Indulge in the irresistible combination of sweet vegan caramel and delicate macaron shells with a hint of sea salt. These Vegan Salted Caramel Macarons are a delightful treat for any occasion.
Ingredients: 1 cup almond flour. 1 cup powdered sugar. 1/4 cup aquafaba liquid from canned chickpeas. 1/4 cup granulated sugar. 1/2 tsp cream of tartar. 1/2 tsp vanilla extract. 1/4 tsp salt. 1/2 cup vegan caramel sauce. 1/4 tsp sea salt for caramel filling.

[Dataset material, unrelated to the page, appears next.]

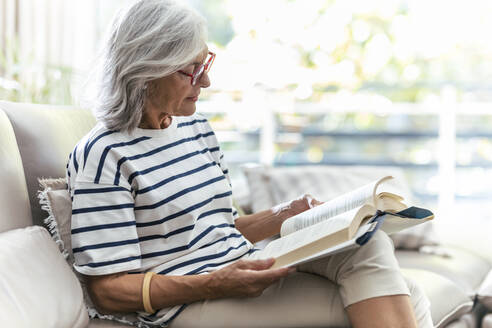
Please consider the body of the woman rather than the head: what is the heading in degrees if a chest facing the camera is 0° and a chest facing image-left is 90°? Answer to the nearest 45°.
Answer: approximately 315°

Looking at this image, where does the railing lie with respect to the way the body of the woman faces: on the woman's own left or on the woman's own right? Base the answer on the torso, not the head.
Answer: on the woman's own left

Instructions: Preheat your oven to 300F 150C. Line a baking sheet with parchment paper. In a food processor, pulse almond flour and powdered sugar together until well combined. Sift this mixture into a bowl, discarding any larger almond pieces. In a separate bowl, whip aquafaba and cream of tartar until it forms stiff peaks. Gradually add granulated sugar while whipping the aquafaba until it becomes glossy and holds its shape. Fold the almond flour mixture into the aquafaba mixture in thirds until fully combined. Be gentle to maintain the airiness. Add vanilla extract and continue folding until the batter is smooth and flows like lava. Transfer the batter to a piping bag with a round tip and pipe small rounds onto the prepared baking sheet. Let them rest for 30 minutes to form a skin. Bake in the preheated oven for 18-20 minutes until the macarons have firm, smooth tops and can be easily lifted off the parchment paper. Let the macarons cool completely on the baking sheet. Once cooled, pair up macarons of similar size. On one half of each pair, spread a small amount of vegan caramel sauce and sprinkle a pinch of sea salt. Gently sandwich the halves together to create the macarons. Serve and enjoy your Vegan Salted Caramel Macarons!